Desalinizar es solo parte de la ecuación. También se requiere bombear. Por ello, Cochilco proyecta que el consumo eléctrico vinculado al uso de agua de mar alcanzará 5,4 TWh en 2034, posicionándose como el segundo gran factor de crecimiento de la demanda eléctrica minera después de la concentración.
El desafío ya no está solamente dentro de la mina
Los datos muestran una transformación importante para el desarrollo de nuevos proyectos. Durante décadas, el análisis de una operación se concentraba principalmente en la calidad del yacimiento, la recuperación metalúrgica, los costos mineros y el precio esperado del metal.
Hoy, la infraestructura habilitante adquiere un peso creciente. Una operación puede tener reservas, permisos y una planta técnicamente viable, pero su desarrollo también depende de contar con:
energía suficiente y estable, capacidad de transmisión, fuentes hídricas sostenibles, plantas desalinizadoras, sistemas de impulsión, caminos, puertos y capacidad logística.
La proyección energética ilustra esta presión. Cochilco estima que, hacia 2033, la minería del cobre podría requerir hasta 931 MW adicionales de potencia eléctrica respecto de 2025, generando nuevas exigencias para la generación y transmisión del Sistema Eléctrico Nacional.
Antofagasta seguirá en el centro de la demanda eléctrica minera
La presión no será territorialmente uniforme.
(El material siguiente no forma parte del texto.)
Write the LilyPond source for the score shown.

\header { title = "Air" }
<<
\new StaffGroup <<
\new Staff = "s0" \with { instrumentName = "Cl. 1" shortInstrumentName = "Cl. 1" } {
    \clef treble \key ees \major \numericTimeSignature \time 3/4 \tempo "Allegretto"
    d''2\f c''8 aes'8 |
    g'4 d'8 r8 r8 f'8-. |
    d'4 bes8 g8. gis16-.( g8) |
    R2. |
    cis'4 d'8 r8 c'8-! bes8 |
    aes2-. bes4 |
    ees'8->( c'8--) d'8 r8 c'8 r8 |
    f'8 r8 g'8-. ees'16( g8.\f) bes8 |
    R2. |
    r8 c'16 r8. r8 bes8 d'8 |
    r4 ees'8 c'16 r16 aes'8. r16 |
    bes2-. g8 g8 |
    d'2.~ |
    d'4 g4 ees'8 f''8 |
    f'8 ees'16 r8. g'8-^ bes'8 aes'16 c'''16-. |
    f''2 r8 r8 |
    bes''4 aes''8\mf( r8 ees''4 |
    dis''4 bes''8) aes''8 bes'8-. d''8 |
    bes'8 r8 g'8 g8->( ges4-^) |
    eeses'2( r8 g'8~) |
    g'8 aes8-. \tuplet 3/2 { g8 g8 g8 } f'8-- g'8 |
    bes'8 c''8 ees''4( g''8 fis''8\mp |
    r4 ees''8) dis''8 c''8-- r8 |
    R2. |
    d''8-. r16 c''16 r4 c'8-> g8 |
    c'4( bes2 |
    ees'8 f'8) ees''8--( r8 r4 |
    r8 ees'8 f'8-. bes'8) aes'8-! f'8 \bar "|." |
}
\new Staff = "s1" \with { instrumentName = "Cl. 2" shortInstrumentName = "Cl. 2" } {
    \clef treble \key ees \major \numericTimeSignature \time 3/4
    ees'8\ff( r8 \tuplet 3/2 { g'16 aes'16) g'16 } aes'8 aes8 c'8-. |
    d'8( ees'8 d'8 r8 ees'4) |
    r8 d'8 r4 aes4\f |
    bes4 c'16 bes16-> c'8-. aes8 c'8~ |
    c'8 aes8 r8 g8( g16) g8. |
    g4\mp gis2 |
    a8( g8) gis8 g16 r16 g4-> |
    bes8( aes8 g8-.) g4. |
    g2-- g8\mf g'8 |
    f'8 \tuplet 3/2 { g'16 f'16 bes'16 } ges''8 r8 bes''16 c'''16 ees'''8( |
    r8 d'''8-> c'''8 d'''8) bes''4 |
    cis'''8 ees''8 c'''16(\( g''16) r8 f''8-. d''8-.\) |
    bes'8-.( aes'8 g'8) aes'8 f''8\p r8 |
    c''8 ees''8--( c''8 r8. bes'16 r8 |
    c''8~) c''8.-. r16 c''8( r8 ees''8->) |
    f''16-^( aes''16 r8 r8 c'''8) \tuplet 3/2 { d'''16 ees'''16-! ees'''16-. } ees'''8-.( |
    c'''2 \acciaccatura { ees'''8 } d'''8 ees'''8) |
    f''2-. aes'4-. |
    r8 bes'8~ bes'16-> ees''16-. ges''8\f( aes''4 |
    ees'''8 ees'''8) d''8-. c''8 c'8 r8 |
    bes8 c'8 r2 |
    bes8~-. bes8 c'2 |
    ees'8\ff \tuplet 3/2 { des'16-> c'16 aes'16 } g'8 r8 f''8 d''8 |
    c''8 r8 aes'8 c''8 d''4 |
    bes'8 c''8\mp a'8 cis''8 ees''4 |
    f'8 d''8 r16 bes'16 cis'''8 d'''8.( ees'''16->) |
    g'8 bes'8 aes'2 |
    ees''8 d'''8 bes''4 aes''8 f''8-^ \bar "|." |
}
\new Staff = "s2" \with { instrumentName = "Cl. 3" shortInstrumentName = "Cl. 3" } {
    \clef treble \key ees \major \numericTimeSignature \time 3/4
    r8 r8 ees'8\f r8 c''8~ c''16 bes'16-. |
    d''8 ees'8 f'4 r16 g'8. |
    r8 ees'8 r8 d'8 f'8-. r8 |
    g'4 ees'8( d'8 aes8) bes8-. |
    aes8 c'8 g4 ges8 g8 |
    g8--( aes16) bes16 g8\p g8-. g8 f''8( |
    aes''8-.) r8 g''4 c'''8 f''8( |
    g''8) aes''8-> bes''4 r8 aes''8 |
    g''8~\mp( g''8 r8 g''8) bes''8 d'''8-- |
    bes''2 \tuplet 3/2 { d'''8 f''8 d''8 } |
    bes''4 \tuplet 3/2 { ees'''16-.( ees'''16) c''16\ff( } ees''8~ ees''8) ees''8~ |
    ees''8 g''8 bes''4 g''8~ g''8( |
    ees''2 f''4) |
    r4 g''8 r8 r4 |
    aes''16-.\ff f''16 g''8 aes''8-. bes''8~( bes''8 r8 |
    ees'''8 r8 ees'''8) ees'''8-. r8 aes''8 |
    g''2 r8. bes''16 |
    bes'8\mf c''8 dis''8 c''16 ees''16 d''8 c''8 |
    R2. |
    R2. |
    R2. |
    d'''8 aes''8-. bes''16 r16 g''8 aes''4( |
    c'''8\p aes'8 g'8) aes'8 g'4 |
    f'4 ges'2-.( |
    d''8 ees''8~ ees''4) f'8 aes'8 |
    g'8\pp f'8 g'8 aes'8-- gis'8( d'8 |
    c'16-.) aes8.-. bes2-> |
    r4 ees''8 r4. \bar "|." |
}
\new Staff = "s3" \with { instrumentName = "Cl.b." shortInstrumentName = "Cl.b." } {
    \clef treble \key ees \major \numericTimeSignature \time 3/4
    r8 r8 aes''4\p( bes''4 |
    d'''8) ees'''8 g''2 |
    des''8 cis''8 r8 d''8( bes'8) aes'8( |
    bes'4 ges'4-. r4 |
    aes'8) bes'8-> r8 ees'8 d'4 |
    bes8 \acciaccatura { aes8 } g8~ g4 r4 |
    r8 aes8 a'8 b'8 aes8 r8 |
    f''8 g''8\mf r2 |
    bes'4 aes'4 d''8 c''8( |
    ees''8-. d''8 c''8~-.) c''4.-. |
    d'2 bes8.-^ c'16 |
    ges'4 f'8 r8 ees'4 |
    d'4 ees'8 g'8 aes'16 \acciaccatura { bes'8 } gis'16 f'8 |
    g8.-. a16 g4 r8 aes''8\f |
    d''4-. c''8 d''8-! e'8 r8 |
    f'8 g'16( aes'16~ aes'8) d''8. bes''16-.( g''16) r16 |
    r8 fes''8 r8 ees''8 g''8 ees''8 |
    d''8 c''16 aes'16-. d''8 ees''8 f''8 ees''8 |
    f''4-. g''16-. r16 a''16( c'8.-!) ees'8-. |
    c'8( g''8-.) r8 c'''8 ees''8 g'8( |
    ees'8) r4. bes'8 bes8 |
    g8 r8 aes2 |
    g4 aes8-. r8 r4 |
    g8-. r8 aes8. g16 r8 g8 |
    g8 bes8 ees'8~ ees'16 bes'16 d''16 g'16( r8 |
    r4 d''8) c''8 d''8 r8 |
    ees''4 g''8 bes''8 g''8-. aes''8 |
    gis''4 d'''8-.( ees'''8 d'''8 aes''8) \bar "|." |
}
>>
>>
Antofagasta seguirá concentrando más de la mitad del consumo eléctrico de la minería del cobre, con una demanda sectorial que pasaría de aproximadamente 16,5 TWh en 2025 a 17,2 TWh en 2034.
Atacama presenta una trayectoria particularmente significativa: su consumo minero crecería desde 2,6 TWh hasta 4,8 TWh, mientras Tarapacá pasaría de 2,8 TWh a 3,8 TWh.
Esos aumentos coinciden con regiones donde se proyectan expansiones, reactivaciones y nuevos proyectos que requerirán no solo suministro eléctrico, sino también infraestructura hídrica y redes capaces de sostener consumos industriales de gran escala.
La minería será más limpia, pero no necesariamente menos intensiva
Al mismo tiempo que crece el consumo eléctrico por tonelada producida, la matriz de abastecimiento minero avanza hacia fuentes de menores emisiones.
Cochilco proyecta que hacia 2030 hasta 98,6% de la electricidad utilizada por la minería del cobre podría provenir de fuentes renovables, impulsada por compromisos de descarbonización y contratos de suministro de largo plazo.
Esto significa que descarbonización y eficiencia no son exactamente el mismo problema. Una operación puede reducir la huella de carbono de su suministro eléctrico y, al mismo tiempo, necesitar más electricidad para mover, chancar y moler mayores volúmenes de mineral o impulsar agua desde la costa.
La industria será potencialmente más limpia en términos de origen de la electricidad, pero operará sobre yacimientos más complejos y con mayores exigencias físicas.